Last week’s Google Docs Phishing attack, effected via Gmail, affected about 1 million users, even though Google responded to the initial report almost within one hour and patched the vulnerability. But there are still several big questions that remain unanswered in the wake of the attack, beginning with the simplest ones of all: what is a phishing attack, and why were so many people fooled into compromising their sensitive data?
The unfortunate truth that leads us to answer those questions is the fact that our education system is far behind present-day technology. Our parents and teachers have been warning us not to talk to strangers and accept candy from unknown people for decades, but can you remember learning about simple phishing attacks, password etiquette and other safety measures when you were in school? I can’t.
So, if you will allow me to ‘play teacher’ and give me a few minutes of your time, I’ll teach you a few rules that can make you more confident on the Internet, with emails and with online security in general.
Three Simple Rules to Protect Yourself from Phishing Attacks
Rule #1: If you have to blame someone, blame yourself
Don’t blame technology companies – in this case, Google, but basically every software provider whose products you use – or hackers or your Internet Service Provider for your security woes. Remember: The weakest link in the security chain is usually the user – you and I.
Our security online is primarily our responsibility, and the sooner we learn that, the better for us. Would you write your ATM card PIN number on your forehead and walk around with your ATM card sticking out of your bag or pocket? They why in heaven’s name would you use “password” as your password? Or your date of birth, which is really easy to find? Or even your kid’s names?
Rule #2: Don’t be Paranoid, Just be Aware
You don’t have to become paranoid about security, but you do need to be more aware. That doesn’t mean being suspicious of every email that you get, but it does mean you need to watch for signs. Gmail has built-in virus scanning, alert and attachment blocking features for files that may be infected. Don’t ignore these warnings, and don’t try to dismiss them without reading these alerts.
Rule #3: If it Looks “Phishy”, Report It
I was quite surprised to learn – while reporting the Google Doc phishing attack of last week – that I didn’t know how to report a phishing email to Google! I knew there was a button to report spam, but I didn’t really know how to report phishing emails until I Googled it!
Here’s the process, in case you’re in the same position.
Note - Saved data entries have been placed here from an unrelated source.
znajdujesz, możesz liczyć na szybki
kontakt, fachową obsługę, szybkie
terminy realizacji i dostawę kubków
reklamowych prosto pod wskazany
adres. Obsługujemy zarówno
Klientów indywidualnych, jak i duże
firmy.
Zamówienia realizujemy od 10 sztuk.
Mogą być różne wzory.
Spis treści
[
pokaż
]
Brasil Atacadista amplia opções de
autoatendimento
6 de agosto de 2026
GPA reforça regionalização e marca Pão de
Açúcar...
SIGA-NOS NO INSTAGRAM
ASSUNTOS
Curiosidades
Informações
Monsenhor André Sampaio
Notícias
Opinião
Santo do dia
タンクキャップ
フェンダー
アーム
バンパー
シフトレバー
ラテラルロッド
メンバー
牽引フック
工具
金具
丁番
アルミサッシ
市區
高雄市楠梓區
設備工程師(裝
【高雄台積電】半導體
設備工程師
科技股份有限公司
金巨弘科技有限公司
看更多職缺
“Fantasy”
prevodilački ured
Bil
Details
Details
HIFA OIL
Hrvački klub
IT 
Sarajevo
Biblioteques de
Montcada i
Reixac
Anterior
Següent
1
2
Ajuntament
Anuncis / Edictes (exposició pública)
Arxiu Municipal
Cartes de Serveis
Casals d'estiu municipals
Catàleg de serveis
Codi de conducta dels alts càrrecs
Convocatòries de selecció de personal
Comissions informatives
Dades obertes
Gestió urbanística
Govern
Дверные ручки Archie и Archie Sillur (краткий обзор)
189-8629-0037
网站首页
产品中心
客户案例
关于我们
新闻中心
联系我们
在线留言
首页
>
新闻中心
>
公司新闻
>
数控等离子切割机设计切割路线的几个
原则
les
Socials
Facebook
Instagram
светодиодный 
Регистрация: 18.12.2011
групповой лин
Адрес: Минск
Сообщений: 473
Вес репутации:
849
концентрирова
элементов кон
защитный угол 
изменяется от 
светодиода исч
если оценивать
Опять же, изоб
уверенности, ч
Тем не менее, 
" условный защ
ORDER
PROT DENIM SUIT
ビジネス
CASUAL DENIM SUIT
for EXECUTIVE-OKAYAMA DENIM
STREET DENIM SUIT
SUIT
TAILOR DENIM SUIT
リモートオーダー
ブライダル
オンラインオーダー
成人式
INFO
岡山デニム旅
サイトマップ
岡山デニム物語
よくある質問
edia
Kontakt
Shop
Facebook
This is from our earlier article on the Google Docs Phishing scam:
Here’s what you do:
Open the offending email
You’ll see a down-arrow next to reply on the top right-hand side of the email (not the page, the email)
Click on that down-arrow, and look down that list
Right below ‘Report spam’ you’ll see ‘Report phishing’
- Click on that, and you’re done
Here’s a screenshot to help you out:
Use this feature when you get an email from an unknown person asking for your personal details, or a suspicious email with any sort of attachment, including a Google Docs file.
Those are the three most important rules of protecting yourself from phishing attacks like the Google Docs scam that hit more than a million users in a very short amount of time.
But even more important is your knowledge.
Educate yourself by reading up on new malware types, how phishing attacks are becoming more clever by the day and other related topics. And keep abreast of security news on Google – the worst and most dangerous ones usually make an appearance there.